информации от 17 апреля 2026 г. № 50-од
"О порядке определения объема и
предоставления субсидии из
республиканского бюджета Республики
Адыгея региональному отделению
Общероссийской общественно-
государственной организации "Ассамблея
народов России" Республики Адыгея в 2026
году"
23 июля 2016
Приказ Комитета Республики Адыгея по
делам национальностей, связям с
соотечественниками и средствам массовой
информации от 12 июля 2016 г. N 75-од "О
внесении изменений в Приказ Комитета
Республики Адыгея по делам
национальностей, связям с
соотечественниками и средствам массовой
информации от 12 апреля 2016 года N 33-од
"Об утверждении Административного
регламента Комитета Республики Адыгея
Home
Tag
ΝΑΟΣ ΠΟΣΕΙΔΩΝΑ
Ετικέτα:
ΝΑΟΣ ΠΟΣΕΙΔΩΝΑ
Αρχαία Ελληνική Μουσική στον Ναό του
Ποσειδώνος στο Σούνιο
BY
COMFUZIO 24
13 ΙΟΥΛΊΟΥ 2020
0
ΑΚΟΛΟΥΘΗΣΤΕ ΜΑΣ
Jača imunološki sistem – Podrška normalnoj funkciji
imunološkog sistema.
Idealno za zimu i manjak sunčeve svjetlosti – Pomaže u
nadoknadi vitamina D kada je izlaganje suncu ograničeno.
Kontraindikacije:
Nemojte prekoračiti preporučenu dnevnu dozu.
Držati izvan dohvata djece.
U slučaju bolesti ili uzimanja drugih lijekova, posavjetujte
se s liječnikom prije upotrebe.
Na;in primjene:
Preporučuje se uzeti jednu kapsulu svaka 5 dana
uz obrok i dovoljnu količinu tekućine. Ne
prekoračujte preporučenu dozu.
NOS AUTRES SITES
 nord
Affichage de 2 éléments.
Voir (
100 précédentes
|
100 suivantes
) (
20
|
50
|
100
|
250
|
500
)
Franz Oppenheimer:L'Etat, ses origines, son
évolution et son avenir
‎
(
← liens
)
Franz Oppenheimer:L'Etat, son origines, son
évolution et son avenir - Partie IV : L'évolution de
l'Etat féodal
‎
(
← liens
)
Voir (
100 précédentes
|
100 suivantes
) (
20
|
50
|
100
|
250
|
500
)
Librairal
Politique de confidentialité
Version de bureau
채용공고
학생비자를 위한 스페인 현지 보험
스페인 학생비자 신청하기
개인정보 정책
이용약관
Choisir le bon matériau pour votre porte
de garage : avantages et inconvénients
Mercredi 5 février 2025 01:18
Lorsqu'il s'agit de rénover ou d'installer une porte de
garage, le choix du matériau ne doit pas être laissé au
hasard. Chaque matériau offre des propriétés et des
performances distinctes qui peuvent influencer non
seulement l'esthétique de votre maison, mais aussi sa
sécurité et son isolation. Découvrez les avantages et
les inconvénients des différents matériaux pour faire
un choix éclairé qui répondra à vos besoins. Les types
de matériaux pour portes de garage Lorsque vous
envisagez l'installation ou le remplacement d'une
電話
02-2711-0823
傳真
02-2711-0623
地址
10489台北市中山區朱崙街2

> Exercise objective
If a line of the listing contains "matériaux", count it; state the final number and nothing more.

> Result
2